6. A V-type vertical engine having a crank shaft extending vertically and a pair of cylinder banks forming a certain angle therebetween, comprising:

intake ports which are located adjacent to the internal sides of the cylinder banks and communicated with combustion chambers of the engine by way of intake valves;

intake tubes which are connected to the inake ports and, at least in part thereof, extend along a central line between the two cylinder banks away from the crank shaft of the engine;

exhaust ports which are located adjacent to the external sides of the cylinder banks and communicated with the combustion chambers of the engine by way of exhaust valves;

exhaust passages which, at least in part thereof, extend along a cylinder axial line towards the crank case, wherein said exhaust passages include exhaust manifolds having lateral external ends which are located more inwardly than lateral external ends of cylinder head means attached to said cylinder banks, and wherein said exhaust manifolds are integrally formed with the cylinder head and provided with a water jacket; and

a breather chamber communicating with the crank case by way of a one way valve, the breather chamber defined by a pair of opposing faces of the two cylinder banks, a bridging wall integrally formed with the cylinder block of the engine so as to connect the opposing faces of the cylinder banks with each other at their ends remote from the crank shaft, an end wall which is also integrally formed with the cylinder block and closes the bottom end of a space defined by the opposing faces and the bridging wall, and a plate member which is fitted over the open end of the space defined by the opposing faces, the bridging wall and the end wall.

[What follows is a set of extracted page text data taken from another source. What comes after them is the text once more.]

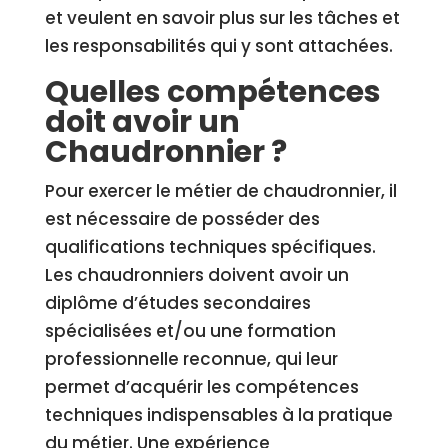
et veulent en savoir plus sur les tâches et
les responsabilités qui y sont attachées.
Quelles compétences
doit avoir un
Chaudronnier ?
Pour exercer le métier de chaudronnier, il
est nécessaire de posséder des
qualifications techniques spécifiques.
Les chaudronniers doivent avoir un
diplôme d’études secondaires
spécialisées et/ou une formation
professionnelle reconnue, qui leur
permet d’acquérir les compétences
techniques indispensables à la pratique
du métier. Une expérience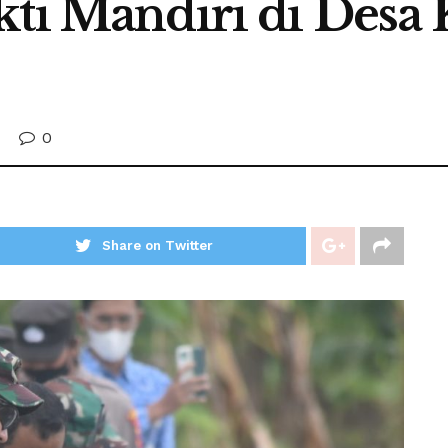
kti Mandiri di Des
0
Share on Twitter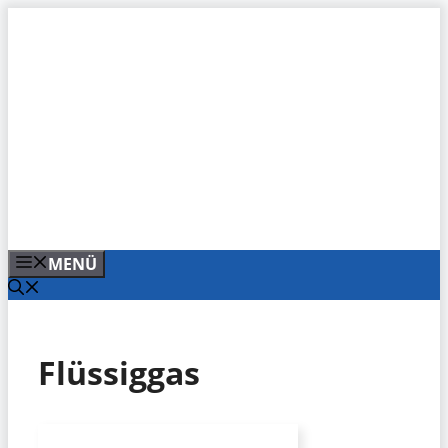
Zum
Inhalt
springen
MENÜ
Flüssiggas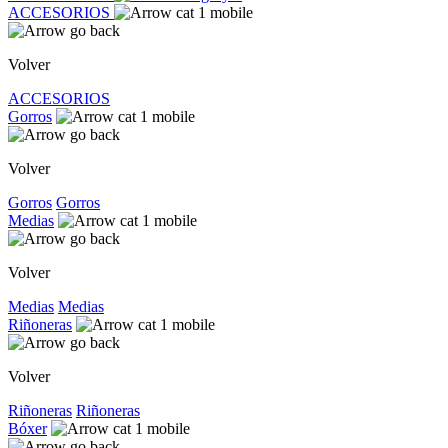
ACCESORIOS
Volver
ACCESORIOS
Gorros
Volver
Gorros
Gorros
Medias
Volver
Medias
Medias
Riñoneras
Volver
Riñoneras
Riñoneras
Bóxer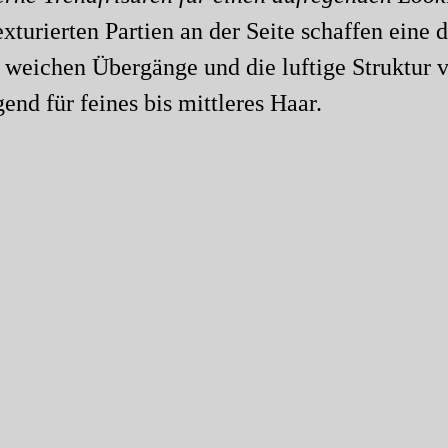
exturierten Partien an der Seite schaffen eine
ie weichen Übergänge und die luftige Struktur
gend für feines bis mittleres Haar.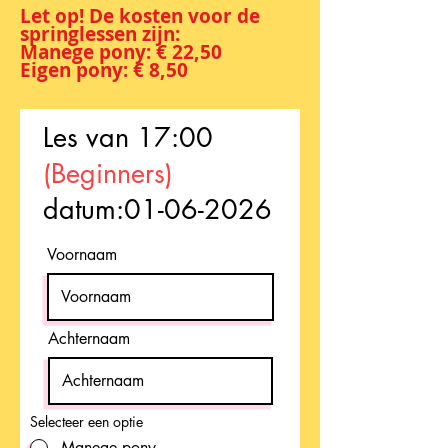
Let op! De kosten voor de
springlessen zijn:
Manege pony: € 22,50
Eigen pony: € 8,50
Les van 17:00
(Beginners)
datum:
01-06-2026
Voornaam
Achternaam
Selecteer een optie
Manege pony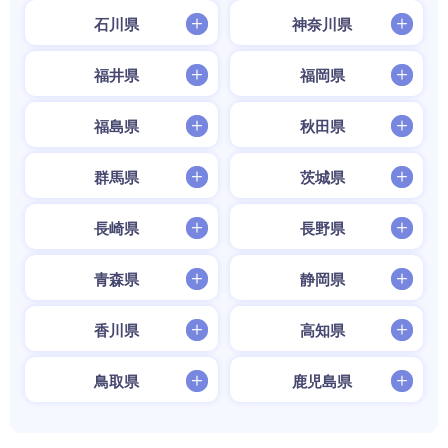
石川県
神奈川県
福井県
福岡県
福島県
秋田県
群馬県
茨城県
長崎県
長野県
青森県
静岡県
香川県
高知県
鳥取県
鹿児島県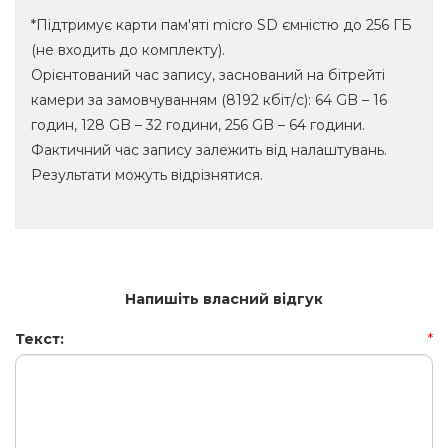
*Підтримує карти пам'яті micro SD ємністю до 256 ГБ
(не входить до комплекту).
Орієнтований час запису, заснований на бітрейті
камери за замовчуванням (8192 кбіт/с): 64 GB – 16
годин, 128 GB – 32 години, 256 GB – 64 години.
Фактичний час запису залежить від налаштувань.
Результати можуть відрізнятися.
Напишіть власний відгук
Текст:
*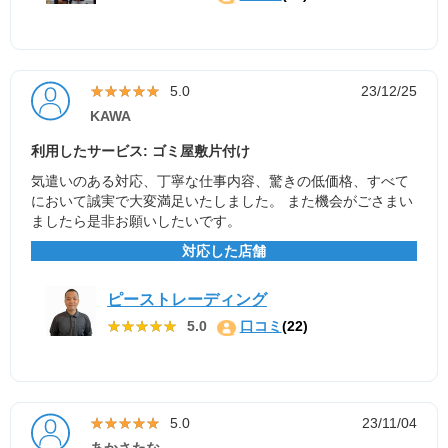
★★★★★
★★★★★
5.0
23/12/25
KAWA
利用したサービス: ゴミ屋敷片付け
気遣いのある対応、丁寧な仕事内容、驚きの低価格、すべて
において誠実で大変満足いたしました。 また機会がごさまい
ましたら是非お願いしたいです。
対応した店舗
ピーストレーディング
★★★★★
★★★★★
5.0
口コミ
(22)
★★★★★
★★★★★
5.0
23/11/04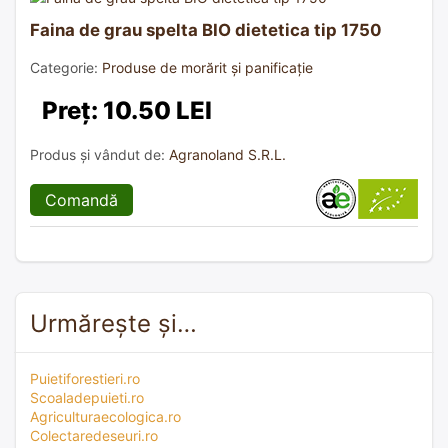
Faina de grau spelta BIO dietetica tip 1750
Categorie:
Produse de morărit și panificație
Preț: 10.50 LEI
Produs și vândut de:
Agranoland S.R.L.
Comandă
Urmărește și…
Puietiforestieri.ro
Scoaladepuieti.ro
Agriculturaecologica.ro
Colectaredeseuri.ro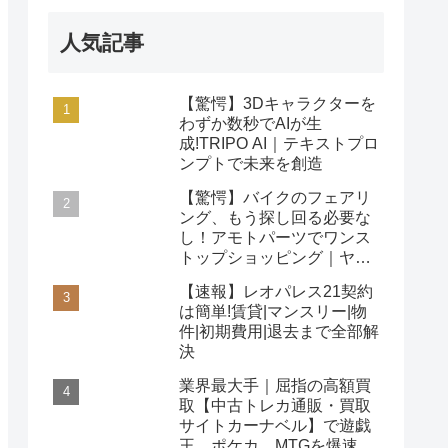
人気記事
【驚愕】3Dキャラクターを
わずか数秒でAIが生
成!TRIPO AI｜テキストプロ
ンプトで未来を創造
【驚愕】バイクのフェアリ
ング、もう探し回る必要な
し！アモトパーツでワンス
トップショッピング｜ヤマ
ハ/ホンダ/カワサキ対応
【速報】レオパレス21契約
は簡単!賃貸|マンスリー|物
件|初期費用|退去まで全部解
決
業界最大手｜屈指の高額買
取【中古トレカ通販・買取
サイトカーナベル】で遊戯
王、ポケカ、MTGを爆速査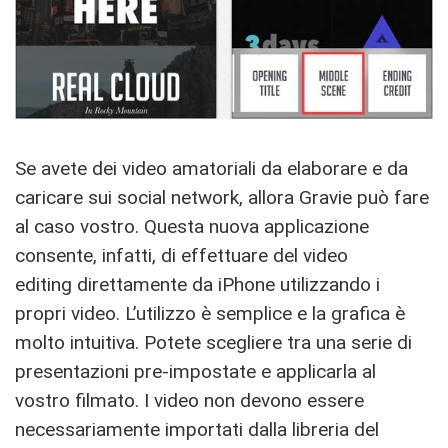
Se avete dei video amatoriali da elaborare e da
caricare sui social network, allora Gravie può fare
al caso vostro. Questa nuova applicazione
consente, infatti, di effettuare del video
editing direttamente da iPhone utilizzando i
propri video. L’utilizzo è semplice e la grafica è
molto intuitiva. Potete scegliere tra una serie di
presentazioni pre-impostate e applicarla al
vostro filmato. I video non devono essere
necessariamente importati dalla libreria del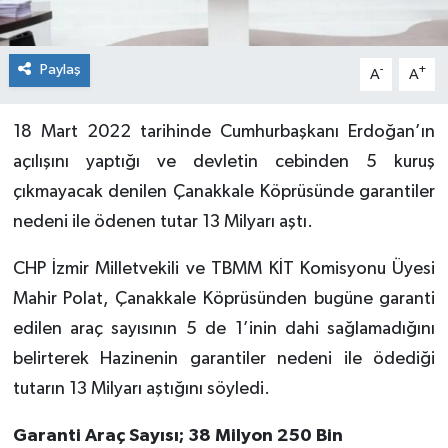
Paylaş
-
+
A
A
18 Mart 2022 tarihinde Cumhurbaşkanı Erdoğan’ın
açılışını yaptığı ve devletin cebinden 5 kuruş
çıkmayacak denilen Çanakkale Köprüsünde garantiler
nedeni ile ödenen tutar 13 Milyarı aştı.
CHP İzmir Milletvekili ve TBMM KİT Komisyonu Üyesi
Mahir Polat, Çanakkale Köprüsünden bugüne garanti
edilen araç sayısının 5 de 1’inin dahi sağlamadığını
belirterek Hazinenin garantiler nedeni ile ödediği
tutarın 13 Milyarı aştığını söyledi.
Garanti Araç Sayısı; 38 Milyon 250 Bin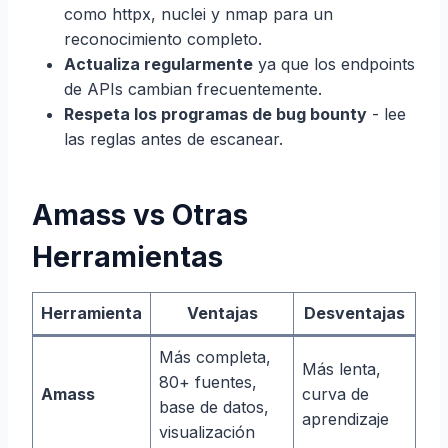
como httpx, nuclei y nmap para un
reconocimiento completo.
Actualiza regularmente
ya que los endpoints
de APIs cambian frecuentemente.
Respeta los programas de bug bounty
- lee
las reglas antes de escanear.
Amass vs Otras
Herramientas
Herramienta
Ventajas
Desventajas
Más completa,
Más lenta,
80+ fuentes,
Amass
curva de
base de datos,
aprendizaje
visualización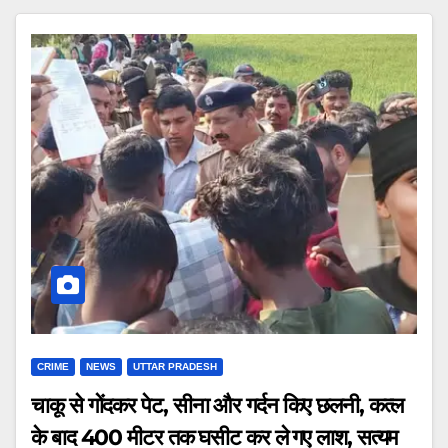
CRIME
NEWS
UTTAR PRADESH
चाकू से गोंदकर पेट, सीना और गर्दन किए छलनी, कत्ल
के बाद 400 मीटर तक घसीट कर ले गए लाश, सत्यम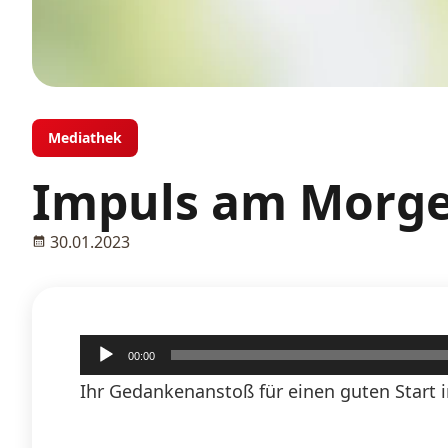
Mediathek
Impuls am Morge
30.01.2023
Audio-
00:00
Player
Ihr Gedankenanstoß für einen guten Start i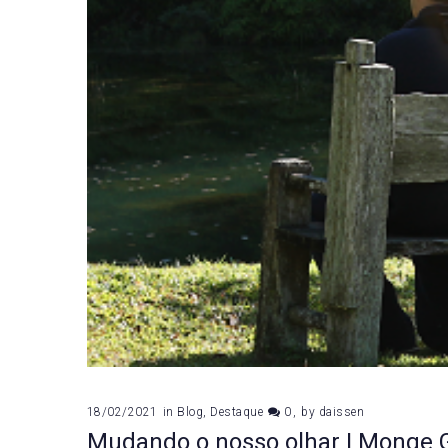
18/02/2021
in
Blog
,
Destaque
0
by
daissen
Mudando o nosso olhar | Monge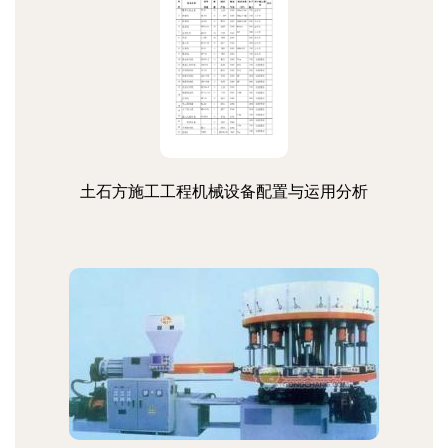
土石方施工工程机械设备配置与运用分析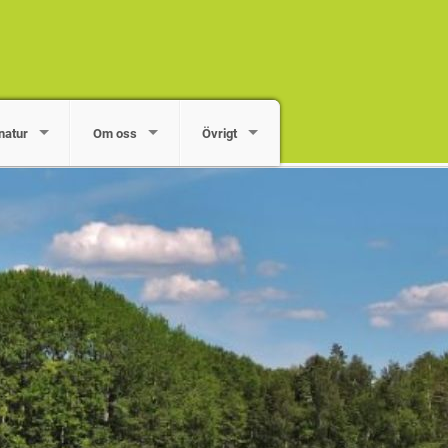
natur
Om oss
Övrigt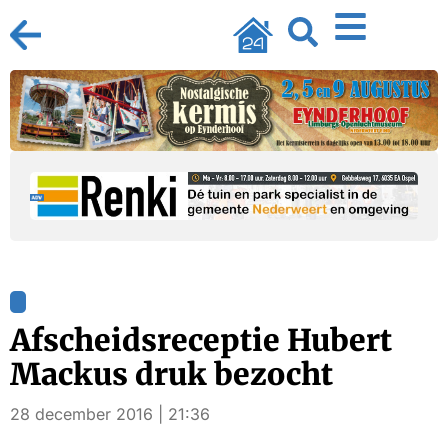
Afscheidsreceptie Hubert
Mackus druk bezocht
28 december 2016 | 21:36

7. A V-type vertical engine having a crank shaft extending vertically and a pair of cylinder banks forming a certain angle therebetween, comprising:

intake ports which are located adjacent to the internal sides of the cylinder banks and communicated with combustion chambers of the engine by way of intake valves;

intake tubes which are connected to the intake ports and, at least in part thereof, extend along a central line between the two cylinder banks away from the crank shaft of the engine;

exhaust ports which are located adjacent to the external sides of the cylinder banks and communicated with the combustion chambers of the engine by way of exhaust valves;

exhaust passages which, at least in part thereof, extend along a cylinder axial line towards the crank case, wherein said exhaust passages include exhaust manifolds having lateral external ends which are located more inwardly than lateral external ends of cylinder head means attached to said cylinder banks, and wherein said exhaust manifolds are integrally formed with the cylinder head and provided with a water jacket; and

a breather chamber communicating with the crank case by way of a one way valve, the breather chamber defined by a pair of opposing faces of the two cylinder banks, a pair of end walls which are integrally formed with the cylinder block and close the top end and the bottom end of a space defined by the opposing faces, and a plate member which is fitted over the open end of the space defined by the opposing faces and the end walls.